If the Backward phase of crash recovery performs an Asynchronous portion , then the MON_GET_UTILITY table function will display an entry with a UTILITY_TYPE value of ‘ONLINERECOVERY’ after the database opens up for connectivity .

For example:
$ db2 “ SELECT COORD_MEMBER, APPLICATION_HANDLE AS APPHDL, SUBSTR(APPLICATION_NAME, 1, 30) AS APPNAME, 
SUBSTR(SESSION_AUTH_ID, 1, 10) AS USER, UTILITY_TYPE, UTILITY_INVOKER_TYPE, SUBSTR(UTILITY_DETAIL, 1, 50) AS CMD FROM TABLE(MON_GET_UTILITY(-2)) AS T ”
COORD_MEMBER APPHDL    APPNAME    		USER       UTILITY_TYPE     UTILITY_INVOKER_TYPE 			CMD                                           
------------------------------------------------------------------------------------------------------------------------------------
0                   	21 db2undo_trans     	-		ONLINERECOVERY   	AUTO   				RESTART DATABASE MYDB1
1 record(s) selected.

The CHANGE HISTORY event monitor is also capable of recording the start and end of the asynchronous portion of the Backward phase of crash recovery using an event-control type called ONLINERECOVERY.

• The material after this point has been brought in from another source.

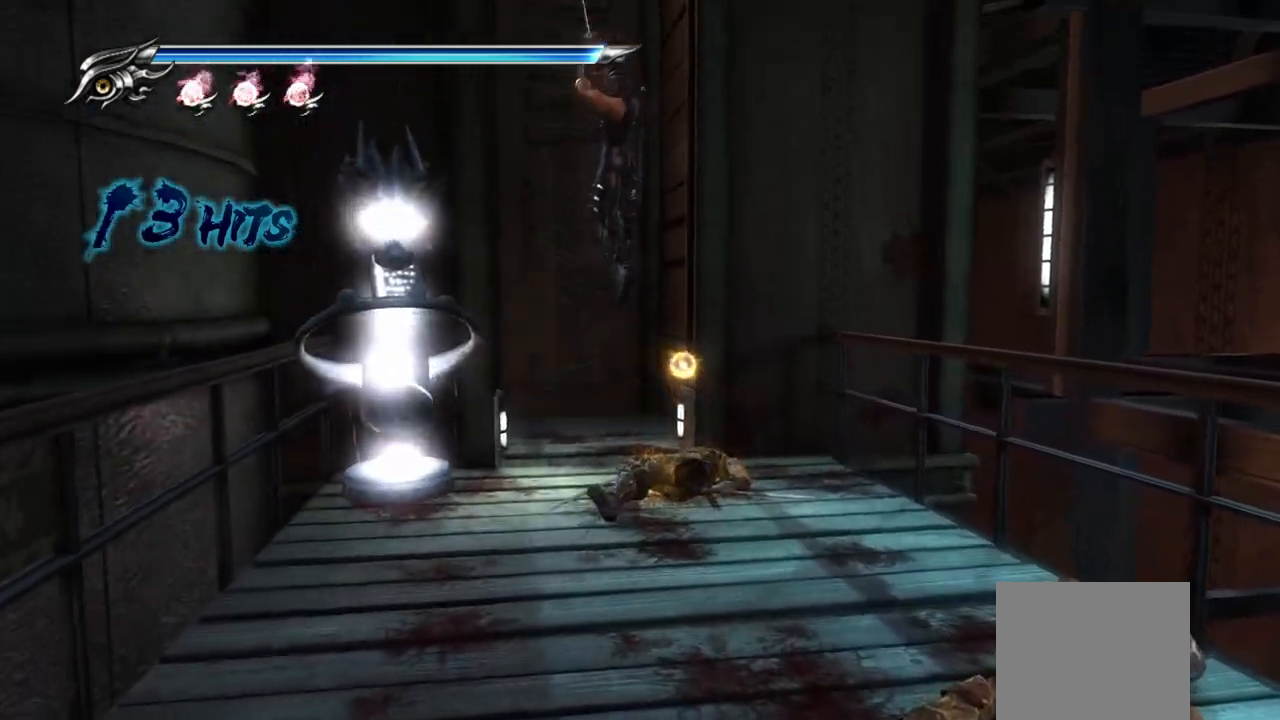
{"buttons": ["CROSS"], "left_stick": "down-right", "right_stick": "center", "events": [[233, "left_stick", "down-right"], [333, "CROSS", "down"], [417, "CROSS", "up"], [500, "CROSS", "down"]]}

Monitoring applications during the Backward phase of crash recovery

After database access is allowed during the Backward phase of crash recovery, monitoring of applications should be done using traditional methods, with the following considerations:

All uncommitted transactions that are part of the Backward phase of crash recovery will have an Application Handle (AppHandl) of zero (0). These transactions will also have a transaction state of 'ABORT' and Tflag2 bit 0x00000001 set.

For example:
$ db2pd -db MYDB1 -transactions
Transactions:
Address AppHandl ... TranHdl ... State 	Tflag 		Tflag2 ... 	LogSpace ...
0x... 	0 ... 		3 ... 	ABORT 	0x00000000 	0x00000001 ... 	780 ...
0x... 	0 ... 		4 ... 	ABORT 	0x00000000 	0x00000001 ... 	9465875 ...
0x... 	7 ... 		5 ... 	READ 	0x00000000 	0x00000000 ... 	0 ...
0x... 	8 ... 		6 ... 	READ 	0x00000000 	0x00000000 ... 	0 ...
Any tables, indexes, or objects that were associated with an uncommitted transaction are protected by an Exclusive (X) or Super Exclusive (Z) lock for the duration of the Backward phase of crash recovery. This means that applications which attempt to access these objects during the Backward phase of crash recovery are subject to lock - wait conditions.
Lock - wait conditions can be monitored using the MON_GET_APPL_LOCKWAIT table function , or the db2pd -wlocks option. For example:
$ db2 "select LOCK_OBJECT_TYPE as TYPE, LOCK_NAME, LOCK_MODE as MODE,
LOCK_MODE_REQUESTED as MODE_REQ, LOCK_STATUS as STATUS,
HLD_APPLICATION_HANDLE as HL
D_APPHANDL, REQ_APPLICATION_HANDLE as REQ_APPHANDL
from TABLE (MON_GET_APPL_LOCKWAIT(NULL, -2))"
TYPE 	LOCK_NAME 			MODE 		MODE_REQ 	STATUS 		HLD_APPHANDL 	REQ_APPHANDL
----------------------------------------------------------------------------------------------------------
TABLE 	02000500000000000000000054 	X	 	IS		 W		 0		 7
1 record(s) selected.

In this example, Application Handle 7 is requesting an Intent Share (IS) mode lock on a Table, which is already held in Exclusive (X) mode by Application Handle 0 (an uncommitted transaction that is part of crash recovery).

Additional lock details can be observed using the MON_FORMAT_LOCK_NAME table function. For example:

$ db2 "SELECT SUBSTR(TABNAME,1,20) AS TABNAME, SUBSTR(VALUE,1,50) AS
VALUE FROM TABLE(MON_FORMAT_LOCK_NAME('02000500000000000000000054')) as LOCK"
NAME 					VALUE
------------------------------------------------------
LOCK_OBJECT_TYPE 			TABLE
TBSP_NAME 				TSPA
TABSCHEMA 				MYSCHEM
A1TABNAME 				MYTABLE3
4 record(s) selected.

In this example, the lock wait condition is associated with a table lock on table MYSCHEMA1.MYTABLE3 in tablespace TSPA.

Additional details about the application in lock - wait state can be obtained using the WLM_GET_WORKLOAD_OCCURRENCE_ACTIVITIES table function:

db2 "SELECT APPLICATION_HANDLE as APPHNDL,
LOCK_WAIT_TIME, SUBSTR(STMT_TEXT,1,45) AS STMT_TEXT
FROM TABLE(WLM_GET_WORKLOAD_OCCURRENCE_ACTIVITIES(NULL,-1)) AS T"
APPHNDL			LOCAL_START_TIME			LOCK_WAIT_TIME 		STMT_TEXT
-----------------------------------------------------------------------------------------
10			2016-11-13-12.55.35.821373 		0 			SELECT APPHNDL,LOCK_WAIT_TIME
7 			2016-11-13-12.53.33.777571 		27 			select count(*) from t2
2 record(s) selected.